Former pharmaceutical CEO Martin Shkreli was sentenced to seven years in prison on Friday for federal fraud charges.
Shkreli will spend 84 months in prison after being found guilty last year for defrauding investors in a hedge fund and biotech firm.
The former pharma executive’s attorney, Benjamin Brafman, had asked for a sentence of 18 months, while prosecutors sought a sentence of 15 years.
Shkreli, 34, at times cried during the proceedings and said he was sorry for losing the trust of his investors. The contrition is a stark contrast to his boasting on social media that the original verdict was a sham because he had made money for his investors.
The court also ordered him to pay a fine of $75,000. The court previously ordered him to pay nearly $7.4 million and give up the lone copy of an infamous Wu-Tang Clan album that Shkreli bought for $2 million.
Shkreli gained notoriety separately when his company Turing Pharmaceuticals raised the price of the anti-malarial drug Daraprim from $13.50 a pill to $750.
The practically overnight price hike, coupled with Shkreli’s flippant response to media reports of the increase, earning him his “pharma bro” moniker, outraged the public and members of Congress.
Shkreli made a memorable appearance before the House Oversight Committee in February 2016. He took no questions and pleaded the Fifth Amendment, but smirked as lawmakers castigated him for the price increase.
Shkreli later tweeted that the lawmakers were “imbeciles.”
Shkreli was found guilty of fraud in August 2017 for a scheme in which he defrauded investors in another pharmaceutical company called Retrophin. He was also convicted of defrauding investors in two hedge funds he ran.
Shkreli resigned as Turing’s CEO after he was charged in December 2015 with securities and wire fraud.
He was imprisoned in September in a Brooklyn jail because he asked social media followers to bring him a lock of Hillary Clinton’s hair.
Judge Kiyo Matsumoto routinely referred to Shkreli’s social media antics when rendering the sentence, including that “Shkreli threatened to make a family including four young kids homeless,” according to a tweet from WCBS Reporter Ethan Harp.

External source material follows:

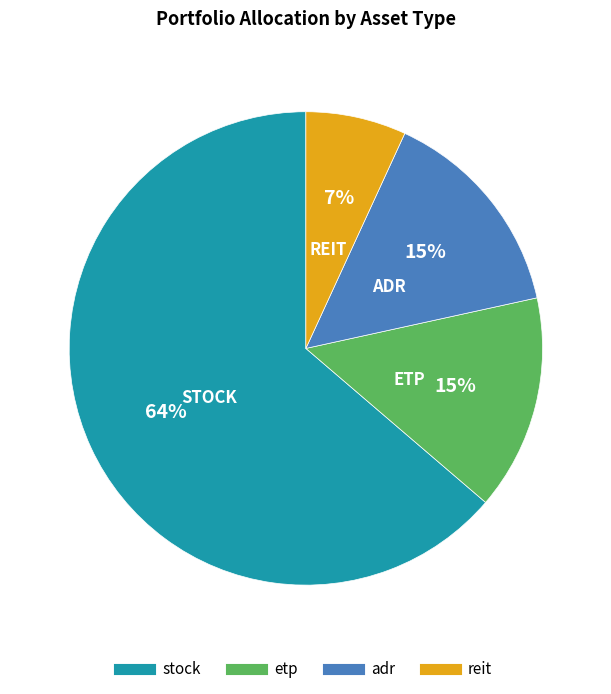

Which slice represents more than half of the pie?

stock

Congress took action to try to prevent future moves that Shkreli used to drastically raise the price of Daraprim.
The drug is off patent and has been used for decades. However, it has no competition because only about 10,000 patients use it.
That left an opening for Turing to buy the rights to the drug and quickly jack up the price. Another obstacle was a slow and expensive process for getting a generic approved by the Food and Drug Administration.
Congress passed legislation in 2017 that gives the FDA authority to quickly approve a generic copy of an off-patent drug that has experienced a massive price spike.